Analysts see growing signs of housing market slowdown ahead
The US mortgage market has seen another drop in applications, with both refinance and purchase loan activity declining further as demand tumbles.
According to the Mortgage Bankers Association, overall mortgage applications were down 6.3% on a seasonally adjusted basis from one week earlier. Applications haven’t fallen this much since 2000.
“Similarly, with most mortgage rates more than two percentage points higher than a year ago, demand for refinances continues to plummet, with MBA’s refinance index also falling to a 22-year low,” said Joel Kan, MBA’s associate vice president of economic and industry forecasting.
MBA’s refinance and purchase indices – seasonally adjusted – posted week-over-week declines of 4% and 7%, respectively. Consequently, the refinance share of mortgage activity grew six basis points to 31.4% of total applications.

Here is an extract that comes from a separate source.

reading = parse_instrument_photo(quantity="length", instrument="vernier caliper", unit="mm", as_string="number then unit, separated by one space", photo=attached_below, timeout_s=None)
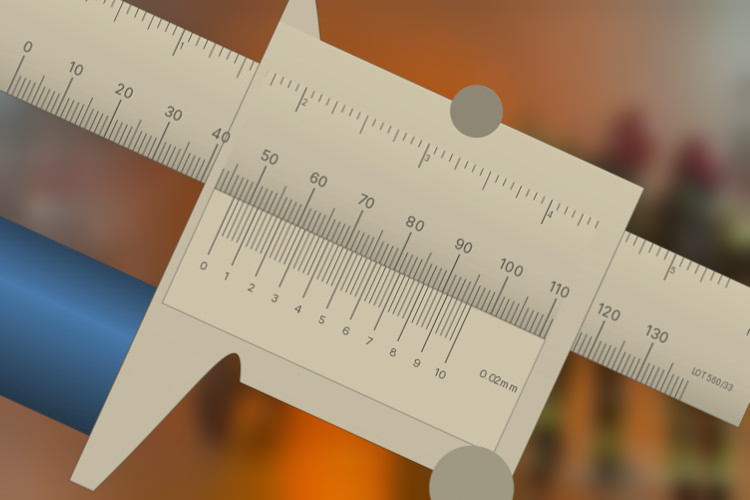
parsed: 47.0 mm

The adjustable-rate mortgage (ARM) share of activity decreased to 9.5% of total applications.
Read more: Refinance applications see double-digit increase
“Purchase activity declined for both conventional and government loans, as the weakening economic outlook, high inflation, and persistent affordability challenges are impacting buyer demand,” Kan said. “The decline in recent purchase applications aligns with slower homebuilding activity due to reduced buyer traffic and ongoing building material shortages and higher costs.”
The dynamics of soaring mortgage rates and house price growth will continue to slow down activity in the single-family purchase market, Freddie Mac said in its new quarterly forecast. The 30-year fixed mortgage rate is expected to average 5% this year and 5.1% in 2023. That is compared to its 3% average in 2021.
Meanwhile, home price appreciation will likely remain high in 2022, averaging 12.8% before slowing to 4% in 2023. House price growth was 17.8% in 2021.
“The Federal Reserve’s action to help manage inflation has created significant volatility in mortgage rates and, by extension, the housing market,” said Freddie Mac chief economist Sam Khater. “Although house price appreciation will grow at a more moderate rate, home prices remain high relative to homebuyer incomes. Taken together, these factors are exacerbating affordability challenges and causing a slowdown in the housing market.”